Required action: Copy the records word for word, from their first line through the line that contains "do wniosku, że", including that line.

Provided information:
• • • • •

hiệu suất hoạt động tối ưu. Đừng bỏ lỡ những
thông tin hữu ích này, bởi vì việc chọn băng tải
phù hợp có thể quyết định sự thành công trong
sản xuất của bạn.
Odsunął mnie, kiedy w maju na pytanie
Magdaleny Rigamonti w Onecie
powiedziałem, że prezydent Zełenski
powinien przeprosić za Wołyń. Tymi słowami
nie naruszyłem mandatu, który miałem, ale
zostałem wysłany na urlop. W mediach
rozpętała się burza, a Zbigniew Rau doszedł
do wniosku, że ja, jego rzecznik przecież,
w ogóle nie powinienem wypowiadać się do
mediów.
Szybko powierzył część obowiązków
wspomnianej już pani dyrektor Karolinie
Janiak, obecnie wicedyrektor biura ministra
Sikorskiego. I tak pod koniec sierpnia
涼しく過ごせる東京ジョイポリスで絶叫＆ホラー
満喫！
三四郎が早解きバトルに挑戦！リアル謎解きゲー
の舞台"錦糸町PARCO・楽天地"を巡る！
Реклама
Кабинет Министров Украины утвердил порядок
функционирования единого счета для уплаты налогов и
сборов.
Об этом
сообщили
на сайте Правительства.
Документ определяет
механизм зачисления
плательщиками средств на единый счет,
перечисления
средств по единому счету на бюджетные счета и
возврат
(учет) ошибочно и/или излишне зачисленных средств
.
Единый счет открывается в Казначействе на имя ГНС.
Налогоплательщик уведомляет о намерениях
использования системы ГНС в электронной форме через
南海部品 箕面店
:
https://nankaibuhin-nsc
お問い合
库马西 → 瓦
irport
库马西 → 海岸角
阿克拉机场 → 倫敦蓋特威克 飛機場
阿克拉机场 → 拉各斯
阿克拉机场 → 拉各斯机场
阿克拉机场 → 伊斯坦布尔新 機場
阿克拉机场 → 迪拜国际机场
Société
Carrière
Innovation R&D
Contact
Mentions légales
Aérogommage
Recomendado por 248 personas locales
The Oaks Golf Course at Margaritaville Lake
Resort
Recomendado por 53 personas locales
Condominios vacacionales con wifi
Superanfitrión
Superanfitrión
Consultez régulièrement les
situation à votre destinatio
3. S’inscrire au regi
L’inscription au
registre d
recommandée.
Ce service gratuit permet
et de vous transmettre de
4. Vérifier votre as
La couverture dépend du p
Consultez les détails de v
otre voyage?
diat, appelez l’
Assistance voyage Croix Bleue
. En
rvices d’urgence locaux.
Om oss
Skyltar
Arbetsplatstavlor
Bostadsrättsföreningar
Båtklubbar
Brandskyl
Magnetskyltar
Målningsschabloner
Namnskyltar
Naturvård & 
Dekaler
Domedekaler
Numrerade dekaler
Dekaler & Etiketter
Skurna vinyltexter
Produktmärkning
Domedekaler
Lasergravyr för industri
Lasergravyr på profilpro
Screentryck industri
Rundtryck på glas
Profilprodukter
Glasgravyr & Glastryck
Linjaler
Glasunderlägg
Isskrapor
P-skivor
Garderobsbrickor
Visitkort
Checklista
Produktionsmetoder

• • • • •

Expected answer:
hiệu suất hoạt động tối ưu. Đừng bỏ lỡ những
thông tin hữu ích này, bởi vì việc chọn băng tải
phù hợp có thể quyết định sự thành công trong
sản xuất của bạn.
Odsunął mnie, kiedy w maju na pytanie
Magdaleny Rigamonti w Onecie
powiedziałem, że prezydent Zełenski
powinien przeprosić za Wołyń. Tymi słowami
nie naruszyłem mandatu, który miałem, ale
zostałem wysłany na urlop. W mediach
rozpętała się burza, a Zbigniew Rau doszedł
do wniosku, że ja, jego rzecznik przecież,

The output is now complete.